Some of his comments drawn from their insights and prejudicies shed light.

“ I had grown up steeped in a set of core Midwestern beliefs: that you can’t get something for nothing, and that you should be reluctant to impose on others and, likewise, to be imposed upon. Here self-reliance is a totemic value.”

“.. A right makes no distinction between the deserving and the undeserving..”

“….‘Frankly, it annoys the crap out of me—they’re nothing but grasshoppers in the system,’ Joe said, recalling the fable about the thriftless grasshopper and the provident ant.”

“… doing all they could to earn a living and pay their taxes—taxes that helped provide free health care for people who did nothing to earn it.”

“Some people see rights as protections provided by government. But others … see rights as protections from government.”

“People don’t think about their water, Tim said, but we can’t live without it. It is not a luxury; it’s a necessity of human existence. An essential function of government, therefore, is to insure that people have clean water. And that’s the way he sees health care. Joe wanted government to step back; Tim wanted government to step up.”

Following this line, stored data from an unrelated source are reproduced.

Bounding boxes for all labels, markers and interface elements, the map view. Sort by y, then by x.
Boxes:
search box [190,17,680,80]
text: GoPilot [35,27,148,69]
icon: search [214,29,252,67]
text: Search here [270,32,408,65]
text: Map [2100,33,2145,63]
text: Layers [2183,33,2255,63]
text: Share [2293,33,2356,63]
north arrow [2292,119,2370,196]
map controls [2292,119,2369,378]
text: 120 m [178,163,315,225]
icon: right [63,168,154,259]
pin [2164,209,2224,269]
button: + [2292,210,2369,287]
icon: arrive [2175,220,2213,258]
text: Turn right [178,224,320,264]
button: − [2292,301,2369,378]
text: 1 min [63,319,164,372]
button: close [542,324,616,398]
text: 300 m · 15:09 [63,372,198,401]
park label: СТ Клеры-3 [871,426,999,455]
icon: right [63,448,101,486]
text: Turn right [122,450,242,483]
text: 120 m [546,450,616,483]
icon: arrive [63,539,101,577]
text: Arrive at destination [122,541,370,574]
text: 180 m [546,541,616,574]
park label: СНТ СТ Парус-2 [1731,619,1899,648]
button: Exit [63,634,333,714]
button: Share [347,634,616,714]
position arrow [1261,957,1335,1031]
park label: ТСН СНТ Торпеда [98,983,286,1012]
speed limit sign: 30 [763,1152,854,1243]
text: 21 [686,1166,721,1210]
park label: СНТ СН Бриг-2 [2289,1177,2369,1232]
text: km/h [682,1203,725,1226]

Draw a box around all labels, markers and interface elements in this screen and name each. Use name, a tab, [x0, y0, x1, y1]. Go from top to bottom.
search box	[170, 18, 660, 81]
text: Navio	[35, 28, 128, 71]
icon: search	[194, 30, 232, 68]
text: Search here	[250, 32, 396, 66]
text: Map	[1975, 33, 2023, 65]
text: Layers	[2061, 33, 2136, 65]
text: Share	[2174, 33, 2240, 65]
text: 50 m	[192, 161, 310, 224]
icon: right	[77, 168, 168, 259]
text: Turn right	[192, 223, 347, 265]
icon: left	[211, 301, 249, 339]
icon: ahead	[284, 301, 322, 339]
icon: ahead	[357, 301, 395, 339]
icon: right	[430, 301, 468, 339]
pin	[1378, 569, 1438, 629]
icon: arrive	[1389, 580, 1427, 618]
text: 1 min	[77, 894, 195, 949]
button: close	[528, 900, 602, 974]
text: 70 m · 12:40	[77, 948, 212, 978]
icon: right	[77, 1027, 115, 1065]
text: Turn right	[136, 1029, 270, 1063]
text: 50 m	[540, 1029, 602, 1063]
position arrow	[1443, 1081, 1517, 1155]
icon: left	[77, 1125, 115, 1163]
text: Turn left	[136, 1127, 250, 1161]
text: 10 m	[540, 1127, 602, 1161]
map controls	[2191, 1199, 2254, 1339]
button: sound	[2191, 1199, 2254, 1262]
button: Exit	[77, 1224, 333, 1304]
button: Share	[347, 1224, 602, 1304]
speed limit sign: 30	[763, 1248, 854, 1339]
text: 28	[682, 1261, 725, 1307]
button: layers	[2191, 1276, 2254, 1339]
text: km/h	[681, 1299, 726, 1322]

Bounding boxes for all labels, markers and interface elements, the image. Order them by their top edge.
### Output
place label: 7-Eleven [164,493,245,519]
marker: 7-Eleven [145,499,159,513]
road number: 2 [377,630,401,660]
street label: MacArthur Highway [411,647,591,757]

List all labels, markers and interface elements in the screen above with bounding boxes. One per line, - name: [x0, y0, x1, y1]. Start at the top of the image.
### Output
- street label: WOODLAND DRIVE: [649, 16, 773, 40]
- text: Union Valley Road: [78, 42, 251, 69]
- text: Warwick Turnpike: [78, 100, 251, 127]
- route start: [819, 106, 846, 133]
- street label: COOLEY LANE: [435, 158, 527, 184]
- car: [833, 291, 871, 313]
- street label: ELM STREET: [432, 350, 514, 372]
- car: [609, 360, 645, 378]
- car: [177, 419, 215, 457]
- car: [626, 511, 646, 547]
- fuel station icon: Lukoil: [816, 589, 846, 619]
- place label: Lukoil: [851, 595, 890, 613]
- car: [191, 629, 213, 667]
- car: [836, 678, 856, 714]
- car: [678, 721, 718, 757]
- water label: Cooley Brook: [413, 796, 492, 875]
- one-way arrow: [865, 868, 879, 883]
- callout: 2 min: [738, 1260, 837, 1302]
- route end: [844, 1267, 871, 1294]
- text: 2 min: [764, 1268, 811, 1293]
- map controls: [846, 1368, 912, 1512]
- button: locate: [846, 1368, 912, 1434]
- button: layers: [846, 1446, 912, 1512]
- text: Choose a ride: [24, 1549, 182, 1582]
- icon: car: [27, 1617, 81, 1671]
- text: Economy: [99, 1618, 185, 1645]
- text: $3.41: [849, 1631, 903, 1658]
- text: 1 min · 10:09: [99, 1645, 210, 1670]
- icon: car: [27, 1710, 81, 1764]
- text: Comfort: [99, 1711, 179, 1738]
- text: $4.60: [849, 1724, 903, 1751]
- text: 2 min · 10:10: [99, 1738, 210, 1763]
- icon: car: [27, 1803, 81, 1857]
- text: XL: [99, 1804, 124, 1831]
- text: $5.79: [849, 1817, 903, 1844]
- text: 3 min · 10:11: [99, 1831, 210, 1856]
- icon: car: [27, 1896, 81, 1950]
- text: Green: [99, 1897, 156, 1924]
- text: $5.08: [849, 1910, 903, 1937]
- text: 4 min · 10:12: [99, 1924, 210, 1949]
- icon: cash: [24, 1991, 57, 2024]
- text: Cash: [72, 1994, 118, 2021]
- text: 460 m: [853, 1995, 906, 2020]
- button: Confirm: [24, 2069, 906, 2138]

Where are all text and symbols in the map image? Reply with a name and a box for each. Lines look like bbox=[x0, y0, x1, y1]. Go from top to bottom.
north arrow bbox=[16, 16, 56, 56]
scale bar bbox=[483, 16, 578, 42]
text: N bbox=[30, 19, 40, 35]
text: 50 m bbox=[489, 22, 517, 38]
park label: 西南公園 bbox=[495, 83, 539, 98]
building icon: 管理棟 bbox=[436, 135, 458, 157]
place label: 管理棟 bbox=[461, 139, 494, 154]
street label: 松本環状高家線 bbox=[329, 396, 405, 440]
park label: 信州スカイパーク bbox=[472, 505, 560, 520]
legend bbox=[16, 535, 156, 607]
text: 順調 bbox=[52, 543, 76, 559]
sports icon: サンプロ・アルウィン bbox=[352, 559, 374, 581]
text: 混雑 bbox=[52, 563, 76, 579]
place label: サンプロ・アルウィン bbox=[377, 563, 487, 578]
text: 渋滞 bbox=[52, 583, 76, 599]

“ The notion of health care as a right struck her as another way of undermining work and responsibility… But Monna, like almost everyone I spoke to, understood perfectly well what Medicare was and was glad to have it…‘We all pay in for that,’ she pointed out, ‘and we all benefit.’… There is genuine reciprocity… To them, Medicare was less about a universal right than about a universal agreement on how much we give and how much we get.”

“… rights are as much about our duties as about our freedoms”

“Trade-offs now have to be considered. And saying that something is a basic right starts to seem the equivalent of saying only, ‘It is very, very important.’”

“…basic rights include physical security, water, shelter, and health care. Meeting these basics is, he maintained, among government’s highest purposes and priorities.”

“‘I think the goal should be security,’ he said of health care. ‘Not just financial security but mental security—knowing that, no matter how bad things get, this shouldn’t be what you worry about.’” 

“As he saw it, government existed to provide basic services like trash pickup, a sewer system, roadways, police and fire protection, schools, and health care… these necessities can be provided only through collective effort and shared costs. When people get very different deals on these things, the pact breaks down.”

“The mistake is accepting the line, and its dismal conception of life as a zero-sum proposition. It gives up on the more encompassing possibilities of shared belonging, mutual loyalty, and collective gains.”

“During the next two centuries, we relied on government to establish a system of compulsory public education, infrastructure for everything from running water to the electric grid, and old-age pensions, along with tax systems to pay for it all…Health care has been the cavernous exception.”

“Maintaining the link between health coverage and jobs is growing increasingly difficult, expensive, and self-defeating.”

“Few want the system we have, but many fear losing what we’ve got.”

“What we agree on, broadly, is that the rules should apply to everyone.”

Comments

2 Responses to “The Constitution and Your “Right to Health Care” in America”

  1. donorcure
    December 9th, 2020 @ 1:26 am

    The health care reform debate raises many complex issues including those of coverage, accessibility, cost, accountability, and quality of health care. Underlying these policy considerations are issues regarding the status of health care as a constitutional or legal right.

  2. Mike Magee
    December 9th, 2020 @ 8:42 am

    As you suggest, complexity is an issue, and argues for simplicity and transparency in a solution. Both point to the extension of Medicare as a public and voluntary offering as a logical next step.